In der rassistischen Hierarchie der Kriegsgefangenen in deutschem Gewahrsam standen unter den IMI nur noch die sowjetischen Kriegsgefangenen. Zehntausende italienische Soldaten kamen während der Gefangennahme und aufgrund der teils KZ-ähnlichen Haft- und Arbeitsbedingungen ums Leben. Mehr als 12.500 italienische Militärinternierte (2) wurden über die Kriegsgefangenenlager Sandbostel und Schleswig nach Hamburg gebracht (3). Sie lebten unter schlechten Bedingungen in Lagern. Als Zwangsarbeiter wurden sie völkerrechtswidrig in Rüstungsbetrieben eingesetzt. In Hamburg mussten sie außerdem in hunderten weiteren Unternehmen arbeiten, im öffentlichen Auftrag Trümmer räumen oder Behelfswohnungen bauen.

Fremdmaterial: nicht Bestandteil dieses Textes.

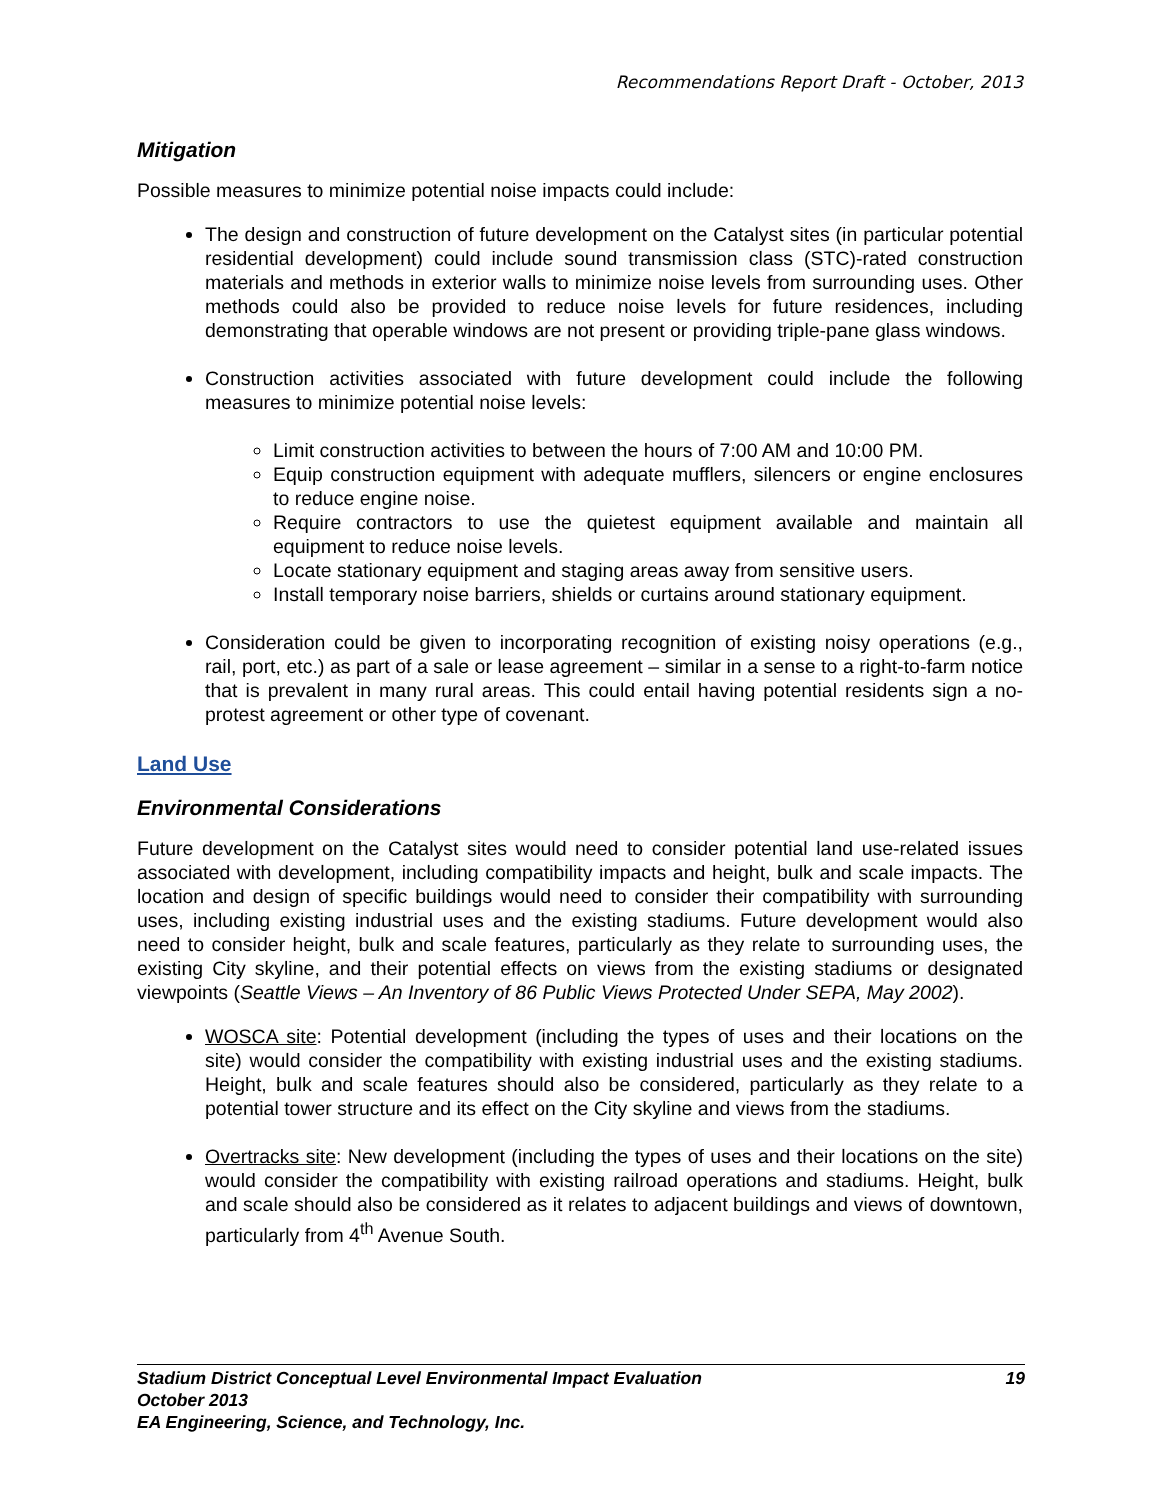Recommendations Report Draft - October, 2013
Mitigation
Possible measures to minimize potential noise impacts could include:
The design and construction of future development on the Catalyst sites (in particular potential residential development) could include sound transmission class (STC)-rated construction materials and methods in exterior walls to minimize noise levels from surrounding uses. Other methods could also be provided to reduce noise levels for future residences, including demonstrating that operable windows are not present or providing triple-pane glass windows.
Construction activities associated with future development could include the following measures to minimize potential noise levels:
Limit construction activities to between the hours of 7:00 AM and 10:00 PM.
Equip construction equipment with adequate mufflers, silencers or engine enclosures to reduce engine noise.
Require contractors to use the quietest equipment available and maintain all equipment to reduce noise levels.
Locate stationary equipment and staging areas away from sensitive users.
Install temporary noise barriers, shields or curtains around stationary equipment.
Consideration could be given to incorporating recognition of existing noisy operations (e.g., rail, port, etc.) as part of a sale or lease agreement – similar in a sense to a right-to-farm notice that is prevalent in many rural areas. This could entail having potential residents sign a no-protest agreement or other type of covenant.
Land Use
Environmental Considerations
Future development on the Catalyst sites would need to consider potential land use-related issues associated with development, including compatibility impacts and height, bulk and scale impacts. The location and design of specific buildings would need to consider their compatibility with surrounding uses, including existing industrial uses and the existing stadiums. Future development would also need to consider height, bulk and scale features, particularly as they relate to surrounding uses, the existing City skyline, and their potential effects on views from the existing stadiums or designated viewpoints (Seattle Views – An Inventory of 86 Public Views Protected Under SEPA, May 2002).
WOSCA site: Potential development (including the types of uses and their locations on the site) would consider the compatibility with existing industrial uses and the existing stadiums. Height, bulk and scale features should also be considered, particularly as they relate to a potential tower structure and its effect on the City skyline and views from the stadiums.
Overtracks site: New development (including the types of uses and their locations on the site) would consider the compatibility with existing railroad operations and stadiums. Height, bulk and scale should also be considered as it relates to adjacent buildings and views of downtown, particularly from 4<sup>th</sup> Avenue South.
Stadium District Conceptual Level Environmental Impact Evaluation 19
October 2013
EA Engineering, Science, and Technology, Inc.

Bei den Arbeitseinsätzen sowie auf den Wegen dorthin waren die Italiener ebenso wie andere Gruppen von Zwangsarbeiter_innen, für die Hamburger Zivilbevölkerung deutlich sichtbar. Ehemalige IMI, die überlebten, sind bis heute nicht entschädigt worden (4).

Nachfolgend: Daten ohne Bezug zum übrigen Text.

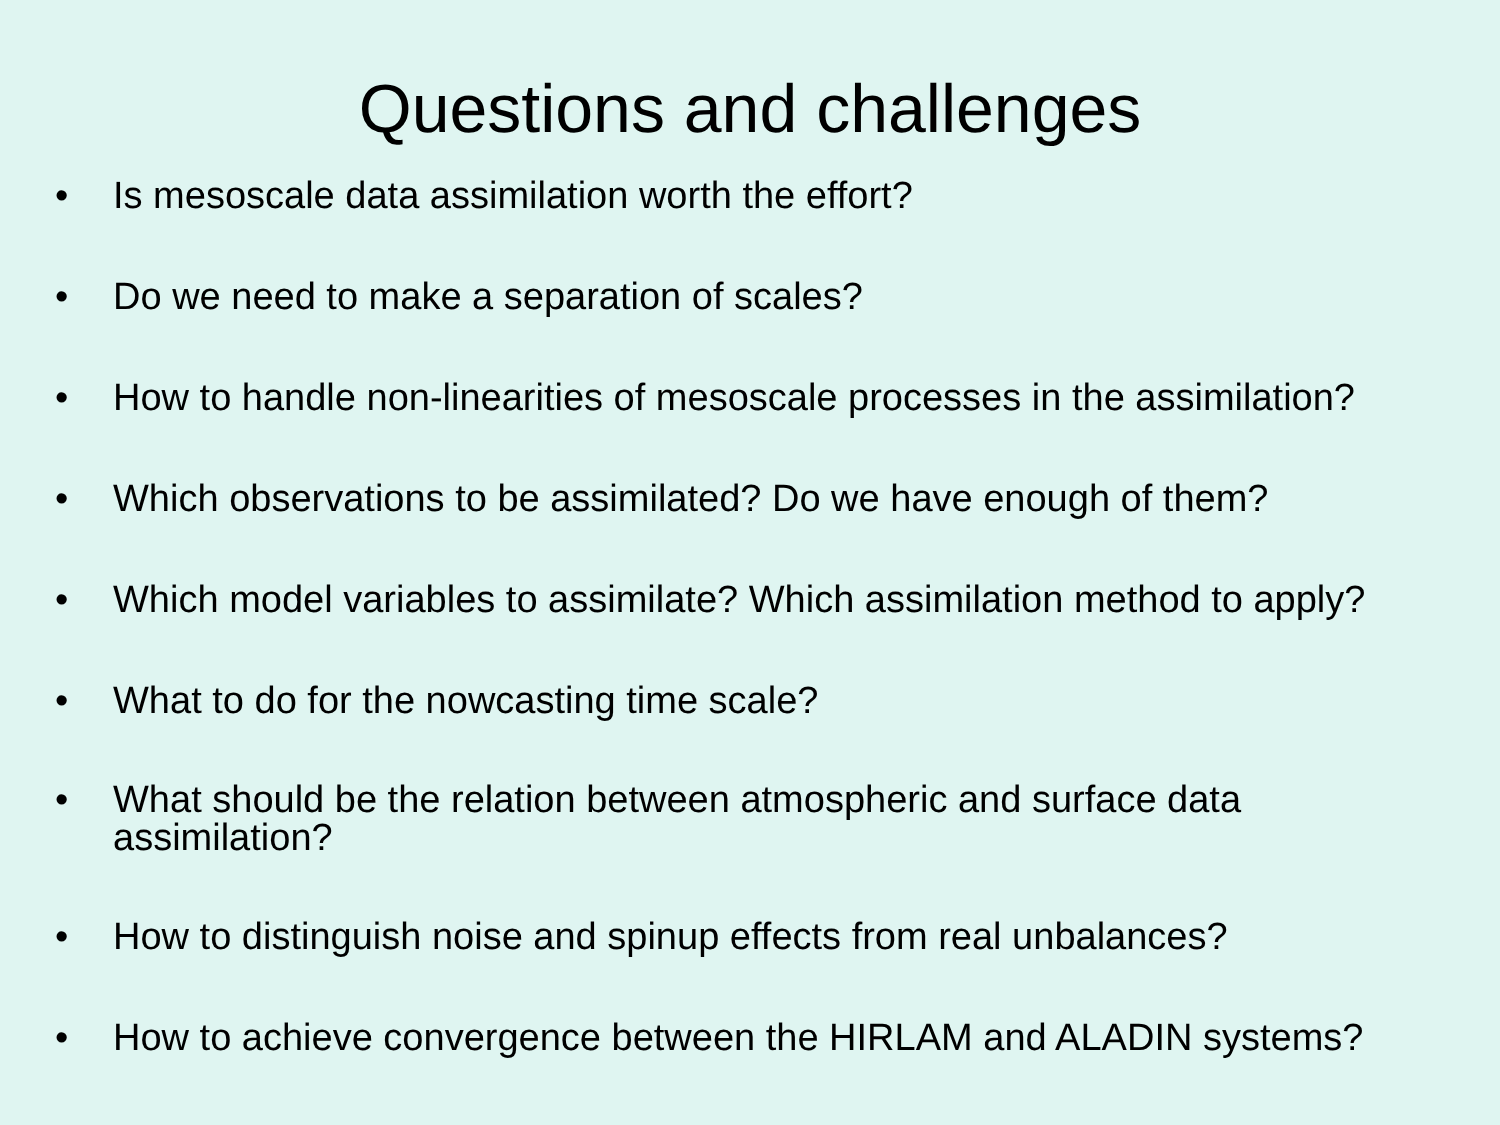Questions and challenges
• Is mesoscale data assimilation worth the effort?
• Do we need to make a separation of scales?
• How to handle non-linearities of mesoscale processes in the assimilation?
• Which observations to be assimilated? Do we have enough of them?
• Which model variables to assimilate? Which assimilation method to apply?
• What to do for the nowcasting time scale?
• What should be the relation between atmospheric and surface data assimilation?
• How to distinguish noise and spinup effects from real unbalances?
• How to achieve convergence between the HIRLAM and ALADIN systems?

Am Dessauer Ufer und im Hafen hatten die IMI Kontakte mit KZ-Häftlingen. Eine dieser Begegnungen war die des Militärinternierten Gino Signori und der als Jüdin verfolgten Hana Tomešová.

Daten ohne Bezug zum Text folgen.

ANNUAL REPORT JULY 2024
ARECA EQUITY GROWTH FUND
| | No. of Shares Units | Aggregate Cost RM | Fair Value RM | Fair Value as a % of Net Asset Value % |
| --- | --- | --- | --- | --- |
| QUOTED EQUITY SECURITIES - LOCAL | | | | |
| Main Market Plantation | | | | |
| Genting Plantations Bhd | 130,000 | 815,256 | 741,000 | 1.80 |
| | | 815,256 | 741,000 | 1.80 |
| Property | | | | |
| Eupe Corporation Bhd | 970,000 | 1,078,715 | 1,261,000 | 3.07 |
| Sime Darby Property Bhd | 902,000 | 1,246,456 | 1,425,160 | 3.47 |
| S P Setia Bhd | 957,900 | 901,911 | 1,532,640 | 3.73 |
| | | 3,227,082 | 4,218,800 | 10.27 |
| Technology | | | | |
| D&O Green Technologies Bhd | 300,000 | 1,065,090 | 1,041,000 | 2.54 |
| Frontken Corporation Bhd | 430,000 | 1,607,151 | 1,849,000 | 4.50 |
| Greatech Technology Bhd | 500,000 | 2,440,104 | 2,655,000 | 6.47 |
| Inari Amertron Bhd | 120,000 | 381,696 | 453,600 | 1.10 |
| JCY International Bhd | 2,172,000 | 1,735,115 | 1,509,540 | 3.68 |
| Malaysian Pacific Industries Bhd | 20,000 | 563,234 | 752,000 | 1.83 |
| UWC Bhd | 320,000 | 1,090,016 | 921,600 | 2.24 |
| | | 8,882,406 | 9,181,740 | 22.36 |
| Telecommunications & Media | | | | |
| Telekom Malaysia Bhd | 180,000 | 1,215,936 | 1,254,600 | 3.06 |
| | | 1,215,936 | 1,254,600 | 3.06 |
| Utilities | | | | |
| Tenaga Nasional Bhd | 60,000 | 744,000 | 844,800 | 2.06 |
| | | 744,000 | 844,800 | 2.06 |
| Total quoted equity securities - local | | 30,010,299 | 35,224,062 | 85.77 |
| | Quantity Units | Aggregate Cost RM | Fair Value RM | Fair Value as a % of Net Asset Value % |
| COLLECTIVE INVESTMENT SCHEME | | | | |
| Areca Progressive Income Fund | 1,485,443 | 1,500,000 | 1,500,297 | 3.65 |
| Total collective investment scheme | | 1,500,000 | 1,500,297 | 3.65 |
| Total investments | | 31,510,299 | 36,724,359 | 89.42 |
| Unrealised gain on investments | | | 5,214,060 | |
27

Gino Signori, 1967. Foto: Yad Vashem
Gino Signori wurde am 19.04.1912 in Barga in der toskanischen Provinz Lucca geboren (5). Vor dem Zweiten Weltkrieg heiratete er, wurde Vater und fand Arbeit in der Textilindustrie. 1941 wurde er zur italienischen Armee eingezogen und als Sanitäter ausgebildet. Nach dem Waffenstillstand Italiens mit den Alliierten nahmen deutsche Truppen Gino Signori gefangen. Er wurde in das Kriegsgefangenenlager Sandbostel bei Bremervörde verschleppt. Von hier kam er in verschiedene Arbeitskommandos nach Hamburg. Er arbeite als Krankenpfleger und hatte stets eine tragbare Apotheke dabei. Da er Deutsch gelernt hatte, war er außerdem Dolmetscher. Vermutlich im Juni 1944 wurde er in das IMI-Lager am Dessauer Ufer überstellt (6).
Vor dem Lagerhaus G (Haus 8). Foto: Jonas Jakubowski
Hana Tomešová, geborene Ehrlichová, wurde am 25. Juli 1922 in Prag geboren. Nachdem sie eine Ausbildung abgeschlossen hatte, begann sie als Sekretärin zu arbeiten. Ein einschneidendes Ereignis, das ihr Leben veränderte, war der Einmarsch deutscher Truppen in die Tschechoslowakei im März 1939. Die Nationalsozialisten schufen das Protektorat Böhmen und Mähren. Sofort begannen die Entrechtung und Verfolgung der jüdischen Bevölkerung. Hana Tomešová konnte ihre Arbeit daraufhin nicht mehr ausüben. Ende 1941 wurden sie und ein Großteil ihrer Familie in das Ghetto Theresienstadt, 1943 in das sogenannte Theresienstädter Familienlager in Auschwitz-Birkenau deportiert. Die meisten der hier Inhaftierten ermordete die SS. Hana Tomešová gehörte zu den Wenigen, die die Zeit in Auschwitz überlebten, da sie zur Zwangsarbeit in Deutschland selektiert wurde. Mitte Juli 1944 kam sie in das Außenlager Dessauer Ufer des KZ Neuengamme (7).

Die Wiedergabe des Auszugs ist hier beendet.